His funeral took place on February 24, 1926 in the union building before the coffin was transferred to the Vorwerker cemetery .

In 1905 he became widely known through the publication of “The Life of a Modern Factory Worker” in the Eugen Diederichs publishing house in Jena , and he continued to work as a writer. So he wrote not only a comedy , but also numerous features and treatises , which were printed in the social-democratic papers of Germany.

family

He was married to Emma and had several children.
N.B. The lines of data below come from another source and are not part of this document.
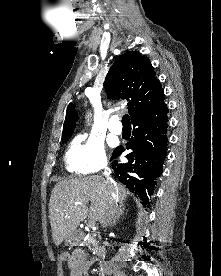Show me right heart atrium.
<instances>
[{
  "instance_id": "d8ad5b80",
  "label": "right heart atrium",
  "mask_w": 221,
  "mask_h": 276,
  "mask_svg": "<svg viewBox=\"0 0 221 276\" xmlns=\"http://www.w3.org/2000/svg\"><path fill=\"white\" fill-rule=\"evenodd\" d=\"M65 161L71 172L90 174L98 172L107 164L103 143L92 136H79L69 146Z\"/></svg>"
}]
</instances>
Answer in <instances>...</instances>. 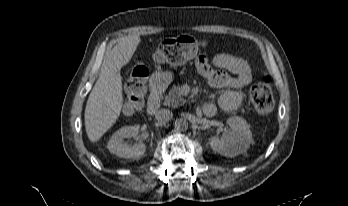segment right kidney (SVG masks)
<instances>
[{
  "mask_svg": "<svg viewBox=\"0 0 348 206\" xmlns=\"http://www.w3.org/2000/svg\"><path fill=\"white\" fill-rule=\"evenodd\" d=\"M138 129L137 126H125L116 131L108 142L107 148L109 151L118 157L127 159H138L143 156L146 151L144 143L138 142L130 146L123 141L125 138L130 139L135 137L138 133Z\"/></svg>",
  "mask_w": 348,
  "mask_h": 206,
  "instance_id": "1",
  "label": "right kidney"
}]
</instances>
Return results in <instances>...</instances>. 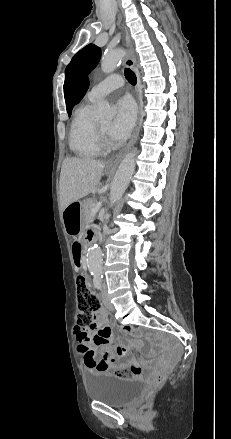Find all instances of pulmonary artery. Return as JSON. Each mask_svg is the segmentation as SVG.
I'll use <instances>...</instances> for the list:
<instances>
[{
	"mask_svg": "<svg viewBox=\"0 0 231 439\" xmlns=\"http://www.w3.org/2000/svg\"><path fill=\"white\" fill-rule=\"evenodd\" d=\"M123 84L124 79L120 74H111L91 88L88 99L91 101L99 100L113 90L122 87Z\"/></svg>",
	"mask_w": 231,
	"mask_h": 439,
	"instance_id": "1",
	"label": "pulmonary artery"
}]
</instances>
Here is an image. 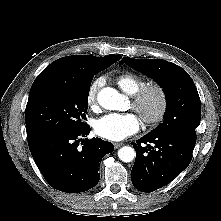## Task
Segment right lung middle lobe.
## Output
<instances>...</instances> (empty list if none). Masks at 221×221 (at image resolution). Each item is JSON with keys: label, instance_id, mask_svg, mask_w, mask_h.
Segmentation results:
<instances>
[{"label": "right lung middle lobe", "instance_id": "1", "mask_svg": "<svg viewBox=\"0 0 221 221\" xmlns=\"http://www.w3.org/2000/svg\"><path fill=\"white\" fill-rule=\"evenodd\" d=\"M114 62L103 61L84 79L38 75L26 106L28 141L52 132L80 130L85 123L88 95L95 74Z\"/></svg>", "mask_w": 221, "mask_h": 221}]
</instances>
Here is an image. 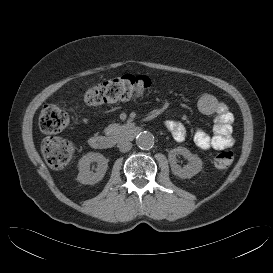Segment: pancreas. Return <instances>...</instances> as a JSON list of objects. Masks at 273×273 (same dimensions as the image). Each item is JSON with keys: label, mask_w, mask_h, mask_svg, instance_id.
<instances>
[{"label": "pancreas", "mask_w": 273, "mask_h": 273, "mask_svg": "<svg viewBox=\"0 0 273 273\" xmlns=\"http://www.w3.org/2000/svg\"><path fill=\"white\" fill-rule=\"evenodd\" d=\"M124 130V127L120 124H110L104 129L106 135H118Z\"/></svg>", "instance_id": "1"}]
</instances>
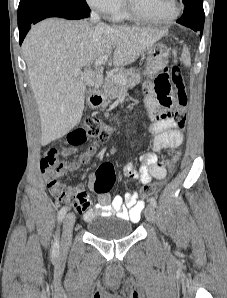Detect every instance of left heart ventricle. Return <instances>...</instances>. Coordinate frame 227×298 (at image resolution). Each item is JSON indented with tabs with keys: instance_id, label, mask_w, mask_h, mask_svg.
Returning a JSON list of instances; mask_svg holds the SVG:
<instances>
[{
	"instance_id": "b2bd125f",
	"label": "left heart ventricle",
	"mask_w": 227,
	"mask_h": 298,
	"mask_svg": "<svg viewBox=\"0 0 227 298\" xmlns=\"http://www.w3.org/2000/svg\"><path fill=\"white\" fill-rule=\"evenodd\" d=\"M136 9L145 16L163 19L173 12V0H132Z\"/></svg>"
}]
</instances>
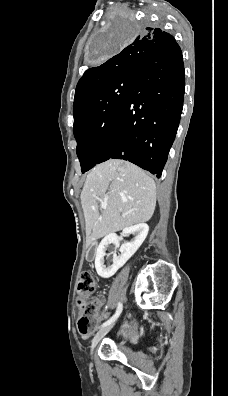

One of these was the politician Paul Bromme , who later became famous in Lübeck .

Fonts

  • Life story of a modern factory worker. Diederichs, Jena 1905. ( Digitized at: zeno.org . )

literature

  • Karl-Ernst Sinner: Tradition and Progress. Senate and Mayor of the Hanseatic City of Lübeck 1918–2007. (= Publications on the history of the Hanseatic city of Lübeck. Volume 46 of series B). published by the archive of the Hanseatic City of Lübeck , Lübeck 2008, p. 50 ff.
  • Senator William Bromme †. In: Lübeckische Blätter . Volume 58, No. 11, February 28, 1926, pp. 133-134.
  • Senator William Bromme. In: Father-city sheets . Year 1925/26, No. 17, February 28, 1926, p. 75.
  • William Bromme †. In: Lübecker Volksbote . Volume 33, No. 43, June 20, 1926.
  • Emil Ferdinand Fehling : Lübeck Council Line. Lübeck 1925, no.1040
  • Senator William Bromme. In: Father-city sheets. Year 1924/25, No. 17, May 10, 1925, p. 75.
  • Senator William Bromme. In: Father-city sheets. Year 1918/19, No. 26, September 28, 1919, p. 101.
  • The change in the Lübeck Senate. In: From Lübeck's towers . Volume 32, No. 20, October 4, 1919, p. 80.

Web links

Individual evidence

  1. There are also sources that speak of 1903 instead of 1905.
  2. ^ Lübeck State Constitution of May 23, 1920
  3. William Brommes relationships with the boys of the Wakenitzhof as well as with the other youth facilities were preserved even after his health-related retirement from public office.